» **Excerpted passage**:
►

# How do "trained" kids turn out later?



## Becky N. (Nov 20, 2001)

Okay, we all have friends/family/coworkers/fill in the blank
that we have to listen talk about their son/daughter who obediently goes to bed at 7 PM every night and sleeps for 15 hrs. straight, all because they "trained" them (CIO, Ferber, whatever you want to call it) at a nice young age. Of course follows the looks of horror when we mention co-sleeping, etc..........

I have a cousin like this. Very nice, educated person. Her dh is very into "promoting independence" in their kids, and thus their 2 & 1/2 yr. old was Ferberized at 5 mos. It only took "one night of crying" and he was all set........... Mind you, he is a VERY easygoing baby who hardly woke anyway. My cousin is also a kindergarten teacher and very into positive discipline, so I don't think they spank (but not sure) She b/f him for 9 mos., then he refused to nurse anymore (???)

I'm getting to my question, really...... bear with me! My cousin's little boy seems to be a very well adjusted, happy, obviously "independent" little guy. He was promptly potty trained at 2 years of age without major problems. The thing is, he's just too good to be true! My dh compares him to a "crate trained dog." Literally, they tell him to go upstairs to bed and he does it---







:

I sometimes have a hard time because I subconsciously start comparing my son (who is the same age) with his cousin. My son is VERY attached to mama, shy, has no interest in the potty, still nurses like a fiend and sleeps with us, waking 2x a night. I know these are all good things, but it sure would be nice to have a moment to myself.

OKAY-----here's my point. This boy is SOO good and perfect- but his parents went on a week long cruise, of course leaving at Grandma's house the entire time. HE DID NOT CRY FOR HIS PARENTS, OR EVEN ACT LIKE HE MISSED THEM WHEN THEY RETURNED!!! This was when he was just over 2. Is this wierd, or just his personality?

I just have to wonder-- what kind of effect will this super-independence have on him in the future??? Do any of you know older kids that were raised like this, in a loving but somewhat detached household, and what kind of effect do you think it had on them? I know many of us as adults had parents that did nothing but the whole CIO/spanking/etc. deal.. How do you think it has effected you as a person and your relationship with your parents? Or has it affected you at all? And how can you know?
Has anyone done any formal study on this? Has anyone raised one child one way and another child the other way?

thanks for bearing with my long and rambling question.
It's late and I'm having a hard time condensing my thoughts......








good night!

Becky


----------



## Faith (Nov 14, 2002)

I think that shows how he is turning out!

His parents dissapear for a week and he could have cared less at two years old? I sense attachment issues allready...

◄

» **Material shown**:
►

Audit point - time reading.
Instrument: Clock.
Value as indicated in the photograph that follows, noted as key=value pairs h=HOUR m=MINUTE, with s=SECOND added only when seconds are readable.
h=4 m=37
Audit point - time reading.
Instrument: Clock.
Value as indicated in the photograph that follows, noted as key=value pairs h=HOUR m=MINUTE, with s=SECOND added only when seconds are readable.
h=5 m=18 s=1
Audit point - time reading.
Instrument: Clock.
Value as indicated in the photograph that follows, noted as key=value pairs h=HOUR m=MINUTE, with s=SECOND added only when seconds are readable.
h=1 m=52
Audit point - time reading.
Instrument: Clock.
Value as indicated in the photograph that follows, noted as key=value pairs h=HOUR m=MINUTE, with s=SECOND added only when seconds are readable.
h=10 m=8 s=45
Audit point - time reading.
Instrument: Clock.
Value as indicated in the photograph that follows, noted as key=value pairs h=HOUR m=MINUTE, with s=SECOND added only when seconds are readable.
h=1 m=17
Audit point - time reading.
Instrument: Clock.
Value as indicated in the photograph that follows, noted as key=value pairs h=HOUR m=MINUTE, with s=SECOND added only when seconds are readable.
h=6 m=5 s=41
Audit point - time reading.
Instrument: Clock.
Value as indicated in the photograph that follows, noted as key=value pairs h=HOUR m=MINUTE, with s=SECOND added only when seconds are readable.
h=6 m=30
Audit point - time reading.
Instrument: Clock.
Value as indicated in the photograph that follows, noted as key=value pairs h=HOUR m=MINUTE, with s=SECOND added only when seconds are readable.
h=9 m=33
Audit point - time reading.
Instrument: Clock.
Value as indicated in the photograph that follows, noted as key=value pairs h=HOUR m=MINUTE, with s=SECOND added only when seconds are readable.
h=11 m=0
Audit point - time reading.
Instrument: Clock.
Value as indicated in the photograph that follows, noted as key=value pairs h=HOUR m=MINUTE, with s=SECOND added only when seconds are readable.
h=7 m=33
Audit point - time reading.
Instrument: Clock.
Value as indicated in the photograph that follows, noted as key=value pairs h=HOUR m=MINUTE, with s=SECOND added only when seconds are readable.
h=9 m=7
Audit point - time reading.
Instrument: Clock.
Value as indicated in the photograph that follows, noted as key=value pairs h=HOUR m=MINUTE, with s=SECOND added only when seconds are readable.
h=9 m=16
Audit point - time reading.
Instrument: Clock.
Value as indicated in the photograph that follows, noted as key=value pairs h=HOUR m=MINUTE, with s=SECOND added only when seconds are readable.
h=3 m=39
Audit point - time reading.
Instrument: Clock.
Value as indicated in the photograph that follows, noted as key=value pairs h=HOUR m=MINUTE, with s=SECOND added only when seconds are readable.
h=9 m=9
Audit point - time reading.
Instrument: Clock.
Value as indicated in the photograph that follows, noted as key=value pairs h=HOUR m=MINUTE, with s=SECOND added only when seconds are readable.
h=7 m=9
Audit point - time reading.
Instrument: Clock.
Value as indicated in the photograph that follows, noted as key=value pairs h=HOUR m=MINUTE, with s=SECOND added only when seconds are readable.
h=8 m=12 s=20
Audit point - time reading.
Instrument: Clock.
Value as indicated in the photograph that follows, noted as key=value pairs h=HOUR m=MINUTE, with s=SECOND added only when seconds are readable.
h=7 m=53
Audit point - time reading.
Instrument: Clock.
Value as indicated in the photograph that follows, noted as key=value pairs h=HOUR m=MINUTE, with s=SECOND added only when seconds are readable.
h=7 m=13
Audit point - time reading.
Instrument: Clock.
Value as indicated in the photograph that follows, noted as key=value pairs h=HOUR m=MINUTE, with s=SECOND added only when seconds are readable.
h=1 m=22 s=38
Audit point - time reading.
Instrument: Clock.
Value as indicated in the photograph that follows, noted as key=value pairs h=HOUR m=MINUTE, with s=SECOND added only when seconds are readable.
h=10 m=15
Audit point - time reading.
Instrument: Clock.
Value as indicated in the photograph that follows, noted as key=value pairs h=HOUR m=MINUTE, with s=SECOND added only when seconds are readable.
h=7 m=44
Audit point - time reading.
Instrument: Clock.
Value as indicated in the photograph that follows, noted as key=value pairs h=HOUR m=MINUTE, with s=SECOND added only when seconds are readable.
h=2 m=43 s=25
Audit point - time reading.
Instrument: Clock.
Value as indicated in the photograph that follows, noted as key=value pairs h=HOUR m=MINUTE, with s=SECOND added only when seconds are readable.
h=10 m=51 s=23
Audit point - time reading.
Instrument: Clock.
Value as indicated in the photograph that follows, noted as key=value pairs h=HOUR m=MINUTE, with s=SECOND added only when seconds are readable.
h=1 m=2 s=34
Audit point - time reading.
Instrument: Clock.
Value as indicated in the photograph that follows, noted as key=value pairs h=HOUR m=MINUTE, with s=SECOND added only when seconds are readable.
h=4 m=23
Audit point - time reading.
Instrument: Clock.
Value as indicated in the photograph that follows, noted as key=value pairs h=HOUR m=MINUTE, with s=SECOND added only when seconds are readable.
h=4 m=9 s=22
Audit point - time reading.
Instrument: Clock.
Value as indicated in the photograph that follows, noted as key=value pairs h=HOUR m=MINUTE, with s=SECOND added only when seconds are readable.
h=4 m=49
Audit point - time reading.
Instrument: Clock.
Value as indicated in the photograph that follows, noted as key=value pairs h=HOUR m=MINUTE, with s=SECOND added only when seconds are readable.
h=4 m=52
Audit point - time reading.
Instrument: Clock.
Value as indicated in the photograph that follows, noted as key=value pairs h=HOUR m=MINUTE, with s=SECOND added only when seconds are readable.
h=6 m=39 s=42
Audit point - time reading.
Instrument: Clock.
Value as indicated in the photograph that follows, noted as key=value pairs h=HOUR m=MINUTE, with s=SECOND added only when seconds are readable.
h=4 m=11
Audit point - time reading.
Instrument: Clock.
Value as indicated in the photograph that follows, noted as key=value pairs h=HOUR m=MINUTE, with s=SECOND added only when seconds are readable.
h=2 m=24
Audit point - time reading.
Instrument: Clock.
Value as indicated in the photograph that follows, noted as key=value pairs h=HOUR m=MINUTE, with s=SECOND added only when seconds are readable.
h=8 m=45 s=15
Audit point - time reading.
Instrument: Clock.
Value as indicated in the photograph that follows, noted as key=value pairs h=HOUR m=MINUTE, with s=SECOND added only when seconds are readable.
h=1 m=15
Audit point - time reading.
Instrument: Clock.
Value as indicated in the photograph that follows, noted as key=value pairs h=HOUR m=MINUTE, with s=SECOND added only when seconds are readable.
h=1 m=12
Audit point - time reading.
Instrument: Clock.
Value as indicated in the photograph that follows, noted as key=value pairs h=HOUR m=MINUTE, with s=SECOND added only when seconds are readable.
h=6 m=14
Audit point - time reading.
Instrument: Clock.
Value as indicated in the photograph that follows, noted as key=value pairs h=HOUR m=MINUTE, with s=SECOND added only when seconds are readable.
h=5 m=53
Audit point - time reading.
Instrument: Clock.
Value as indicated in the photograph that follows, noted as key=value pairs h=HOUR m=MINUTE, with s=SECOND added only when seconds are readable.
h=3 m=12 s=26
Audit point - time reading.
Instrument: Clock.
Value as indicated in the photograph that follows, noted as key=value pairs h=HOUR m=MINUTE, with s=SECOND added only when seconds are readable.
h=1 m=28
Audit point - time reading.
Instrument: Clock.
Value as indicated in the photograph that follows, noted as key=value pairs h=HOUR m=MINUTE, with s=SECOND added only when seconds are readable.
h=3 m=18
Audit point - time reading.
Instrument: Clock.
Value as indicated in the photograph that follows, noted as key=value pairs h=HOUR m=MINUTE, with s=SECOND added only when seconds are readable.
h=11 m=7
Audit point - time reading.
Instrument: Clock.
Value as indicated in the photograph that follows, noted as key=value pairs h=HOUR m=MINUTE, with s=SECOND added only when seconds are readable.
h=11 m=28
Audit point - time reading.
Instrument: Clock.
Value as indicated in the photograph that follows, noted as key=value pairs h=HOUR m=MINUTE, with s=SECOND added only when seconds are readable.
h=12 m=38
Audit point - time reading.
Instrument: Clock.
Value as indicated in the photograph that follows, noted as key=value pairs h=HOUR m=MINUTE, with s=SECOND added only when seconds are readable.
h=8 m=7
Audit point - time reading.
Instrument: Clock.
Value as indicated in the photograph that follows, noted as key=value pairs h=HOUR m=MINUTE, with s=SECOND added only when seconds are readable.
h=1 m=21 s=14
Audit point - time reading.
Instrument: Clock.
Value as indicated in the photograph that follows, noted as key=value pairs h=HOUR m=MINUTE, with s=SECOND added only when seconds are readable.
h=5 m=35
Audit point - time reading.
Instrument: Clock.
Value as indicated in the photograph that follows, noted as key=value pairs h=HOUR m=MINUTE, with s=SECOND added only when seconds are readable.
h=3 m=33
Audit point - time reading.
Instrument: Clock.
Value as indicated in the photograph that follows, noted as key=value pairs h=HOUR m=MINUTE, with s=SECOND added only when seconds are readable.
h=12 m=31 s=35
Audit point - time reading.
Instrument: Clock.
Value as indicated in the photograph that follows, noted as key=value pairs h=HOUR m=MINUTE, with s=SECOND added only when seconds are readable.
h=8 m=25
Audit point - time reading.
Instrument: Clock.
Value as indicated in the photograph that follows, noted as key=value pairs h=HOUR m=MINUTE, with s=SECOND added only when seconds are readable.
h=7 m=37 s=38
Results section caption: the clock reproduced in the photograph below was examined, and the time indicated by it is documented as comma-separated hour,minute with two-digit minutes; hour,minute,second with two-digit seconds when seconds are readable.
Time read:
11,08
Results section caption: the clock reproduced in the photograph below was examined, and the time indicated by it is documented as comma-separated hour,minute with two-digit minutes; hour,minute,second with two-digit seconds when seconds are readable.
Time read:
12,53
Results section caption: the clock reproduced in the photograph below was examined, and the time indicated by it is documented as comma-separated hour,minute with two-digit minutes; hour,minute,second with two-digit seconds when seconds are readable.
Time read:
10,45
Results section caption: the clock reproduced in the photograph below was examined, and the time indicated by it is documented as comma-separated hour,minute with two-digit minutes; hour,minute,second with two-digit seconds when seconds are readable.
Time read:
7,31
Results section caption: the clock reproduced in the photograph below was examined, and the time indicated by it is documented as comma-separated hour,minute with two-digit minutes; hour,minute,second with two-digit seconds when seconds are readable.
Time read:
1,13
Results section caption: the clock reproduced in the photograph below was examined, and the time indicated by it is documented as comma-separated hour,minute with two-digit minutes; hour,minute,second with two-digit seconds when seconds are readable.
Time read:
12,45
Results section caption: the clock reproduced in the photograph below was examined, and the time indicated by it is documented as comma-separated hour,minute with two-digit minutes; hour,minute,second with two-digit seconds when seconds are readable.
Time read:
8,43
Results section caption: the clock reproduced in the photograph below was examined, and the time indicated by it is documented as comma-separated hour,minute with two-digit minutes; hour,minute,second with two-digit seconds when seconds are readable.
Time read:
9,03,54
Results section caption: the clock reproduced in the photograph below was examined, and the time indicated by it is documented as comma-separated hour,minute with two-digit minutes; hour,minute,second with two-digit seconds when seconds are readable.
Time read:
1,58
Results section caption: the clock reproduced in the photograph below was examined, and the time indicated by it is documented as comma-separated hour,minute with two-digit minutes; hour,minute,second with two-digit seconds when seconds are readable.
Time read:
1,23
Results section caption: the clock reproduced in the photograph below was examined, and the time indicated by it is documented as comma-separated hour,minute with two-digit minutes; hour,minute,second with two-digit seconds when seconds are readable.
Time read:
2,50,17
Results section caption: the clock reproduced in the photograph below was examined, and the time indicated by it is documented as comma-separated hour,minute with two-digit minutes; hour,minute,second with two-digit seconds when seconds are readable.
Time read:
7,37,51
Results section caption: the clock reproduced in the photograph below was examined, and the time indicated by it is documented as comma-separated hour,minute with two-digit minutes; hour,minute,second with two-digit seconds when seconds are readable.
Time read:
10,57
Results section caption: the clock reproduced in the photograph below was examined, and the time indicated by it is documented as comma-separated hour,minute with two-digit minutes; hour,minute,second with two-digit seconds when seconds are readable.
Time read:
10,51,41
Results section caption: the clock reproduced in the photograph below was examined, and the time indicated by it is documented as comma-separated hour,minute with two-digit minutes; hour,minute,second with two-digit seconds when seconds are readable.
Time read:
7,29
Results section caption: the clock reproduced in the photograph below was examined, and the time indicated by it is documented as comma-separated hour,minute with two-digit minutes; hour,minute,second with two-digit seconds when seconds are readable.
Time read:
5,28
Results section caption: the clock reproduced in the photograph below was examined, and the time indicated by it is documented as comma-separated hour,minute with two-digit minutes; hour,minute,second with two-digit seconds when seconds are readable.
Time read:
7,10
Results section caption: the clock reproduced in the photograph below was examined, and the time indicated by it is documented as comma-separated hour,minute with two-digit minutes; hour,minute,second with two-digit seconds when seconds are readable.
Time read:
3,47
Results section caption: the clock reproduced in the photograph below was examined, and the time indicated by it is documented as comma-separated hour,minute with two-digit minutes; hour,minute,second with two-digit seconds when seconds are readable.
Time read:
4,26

◄

» **Task statement**:
Transcribe part of the forum thread about how "trained" kids turn out, beginning at the words "I just have" and stopping after "the other way?". Answer from the forum thread alone, not from the data.

» **Result**:
I just have to wonder-- what kind of effect will this super-independence have on him in the future??? Do any of you know older kids that were raised like this, in a loving but somewhat detached household, and what kind of effect do you think it had on them? I know many of us as adults had parents that did nothing but the whole CIO/spanking/etc. deal.. How do you think it has effected you as a person and your relationship with your parents? Or has it affected you at all? And how can you know?
Has anyone done any formal study on this? Has anyone raised one child one way and another child the other way?